> Things to do
[a] From the notes on rheumatic diseases, reproduce the stretch from "It is seen in" through "the pretibial region." word for word.
[b] Carry the notes on rheumatic diseases forward from their final sentence.

--- Document excerpt ---

It is seen in conditions associated with hypermobility syndromes, such as Ehlers-Danlos syndrome.
·
Fibromyalgia is a condition
that is characterized by musculoskeletal aches and pains, fatigue, disturbed
sleep patterns, and tenderness over various parts of the body. These tender
points are specific for the diagnosis. There should be tenderness over at least
four of these 11 points for proper
classification of individuals. In addition, there should be no tenderness over nonspecific sites such as the forehead
or the pretibial region.
·
The presence
of rash distinguishes dermatomyositis from polymyositis. Three out of
four criteria plus a pathognomic rash establish the diagnosis of
dermatomyositis, and a confirmatory biopsy is not necessary. If fewer criteria
are met, a biopsy may be needed for diagnosis.
·
JUVENILE RHEUMATOID ARTHRITIS
Sine qua non: Persistence of =6
weeks
Three main subtypes: Pauciarticular
(=4 joints), polyarticular (>4 joints), and systemic-onset (spiking fevers)
Characteristic finding: Morning
stiffness or soreness that improves during the day
No diagnostic laboratory tests are
diagnostic
Patients <7 years old with
ANA-positive pauciarticular JRA at highest risk for developing uveitis
JRA & Leukemia: Up to 20% of patients with leukemia have some degree of musculoskeletal
symptoms, including joint pain and occasional swelling. In both diseases there
is anemia, fever, and weight loss. Both can appear with hepatosplenomegaly and
lymphadenopathy. In leukemia, however, the fever is
not usually spiking, and platelets tend to be low to low normal. A good
examination of a peripheral smear is crucial. A
high lactic dehydrogenase level is very suggestive of leukemia, and the Tc99
bone scan shows a different pattern of uptake. More than one bone marrow
biopsy may be necessary.

--- Entries shown ---

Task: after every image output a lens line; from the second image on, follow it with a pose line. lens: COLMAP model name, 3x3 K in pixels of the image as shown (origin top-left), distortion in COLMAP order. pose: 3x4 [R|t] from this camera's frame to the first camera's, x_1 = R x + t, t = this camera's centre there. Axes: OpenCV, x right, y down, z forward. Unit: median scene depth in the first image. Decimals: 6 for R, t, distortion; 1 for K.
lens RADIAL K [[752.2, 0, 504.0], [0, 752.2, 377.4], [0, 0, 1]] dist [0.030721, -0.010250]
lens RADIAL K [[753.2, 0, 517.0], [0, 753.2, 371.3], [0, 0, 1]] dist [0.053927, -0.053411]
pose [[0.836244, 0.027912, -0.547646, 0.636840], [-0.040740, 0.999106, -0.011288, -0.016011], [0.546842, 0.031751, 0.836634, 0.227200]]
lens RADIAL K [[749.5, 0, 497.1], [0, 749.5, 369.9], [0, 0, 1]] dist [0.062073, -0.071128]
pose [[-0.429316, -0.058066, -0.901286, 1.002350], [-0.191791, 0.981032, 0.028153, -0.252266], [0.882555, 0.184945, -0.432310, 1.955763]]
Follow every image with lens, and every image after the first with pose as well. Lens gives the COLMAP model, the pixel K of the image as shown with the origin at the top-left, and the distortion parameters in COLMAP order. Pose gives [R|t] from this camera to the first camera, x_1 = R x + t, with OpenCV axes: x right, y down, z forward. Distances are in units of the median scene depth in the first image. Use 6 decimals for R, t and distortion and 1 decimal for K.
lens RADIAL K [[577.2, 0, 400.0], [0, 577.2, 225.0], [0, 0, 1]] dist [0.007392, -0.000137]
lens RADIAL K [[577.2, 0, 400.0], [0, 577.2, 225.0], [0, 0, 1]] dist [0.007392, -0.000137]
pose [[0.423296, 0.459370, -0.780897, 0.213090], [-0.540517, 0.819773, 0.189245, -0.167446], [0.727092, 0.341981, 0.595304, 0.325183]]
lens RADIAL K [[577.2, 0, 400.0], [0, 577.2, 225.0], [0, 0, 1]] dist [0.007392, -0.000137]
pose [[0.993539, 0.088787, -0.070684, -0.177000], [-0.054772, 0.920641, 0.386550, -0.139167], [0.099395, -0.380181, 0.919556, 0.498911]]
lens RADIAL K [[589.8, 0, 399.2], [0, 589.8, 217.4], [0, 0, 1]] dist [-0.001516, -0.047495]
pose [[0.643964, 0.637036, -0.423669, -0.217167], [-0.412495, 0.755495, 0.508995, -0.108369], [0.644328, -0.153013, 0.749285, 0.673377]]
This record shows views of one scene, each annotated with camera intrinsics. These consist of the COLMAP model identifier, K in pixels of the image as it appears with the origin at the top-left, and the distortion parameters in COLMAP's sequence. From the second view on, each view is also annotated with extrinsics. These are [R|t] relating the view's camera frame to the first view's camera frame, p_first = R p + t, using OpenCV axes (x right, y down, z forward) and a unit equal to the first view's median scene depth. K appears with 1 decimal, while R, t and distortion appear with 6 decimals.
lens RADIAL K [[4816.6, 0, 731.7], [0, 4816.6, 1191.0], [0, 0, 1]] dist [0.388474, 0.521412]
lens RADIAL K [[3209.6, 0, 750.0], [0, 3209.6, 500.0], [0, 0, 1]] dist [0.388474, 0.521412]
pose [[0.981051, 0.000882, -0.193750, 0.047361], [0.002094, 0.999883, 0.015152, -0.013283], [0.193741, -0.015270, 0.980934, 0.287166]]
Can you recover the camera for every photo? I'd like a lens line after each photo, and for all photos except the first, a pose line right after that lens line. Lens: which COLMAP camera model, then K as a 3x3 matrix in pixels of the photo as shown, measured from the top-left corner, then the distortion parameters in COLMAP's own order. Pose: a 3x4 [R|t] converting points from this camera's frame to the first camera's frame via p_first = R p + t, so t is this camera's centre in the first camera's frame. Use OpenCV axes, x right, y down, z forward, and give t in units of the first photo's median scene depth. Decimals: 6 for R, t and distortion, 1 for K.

---

> Responses in order
[a]
It is seen in conditions associated with hypermobility syndromes, such as Ehlers-Danlos syndrome.
·
Fibromyalgia is a condition
that is characterized by musculoskeletal aches and pains, fatigue, disturbed
sleep patterns, and tenderness over various parts of the body. These tender
points are specific for the diagnosis. There should be tenderness over at least
four of these 11 points for proper
classification of individuals. In addition, there should be no tenderness over nonspecific sites such as the forehead
or the pretibial region.

[b]
·
Macrophage activation syndrome (MAS). This is new conceptualization of an old problem seen in children with systemic-onset JRA both at onset (even at
presentation) and late during the course of disease. It is characterized by a massive upregulation of T-cell and macrophagic function,
with vast release of proinflammatory cytokines leading to hemophagocytosis (the hallmark). It is
believed that, in most cases, MAS is triggered by a viral infection. MAS is the
single most important contributor of mortality
(which lately has improved), together with gastrointestinal bleeding and
infection among patients with systemic JRA. The name and nosologic
classification of this entity are currently being debated by experts in the
field.
·
PANDAS (pediatric autoimmune neuropsychiatric disorders
associated with streptococcal infection), in which OCD and Tourette's syndrome in some
children appeared to be triggered or exacerbated by streptococcal infections in
the absence of classical chorea or other manifestations of rheumatic fever. The
existence of PANDAS remains controversial.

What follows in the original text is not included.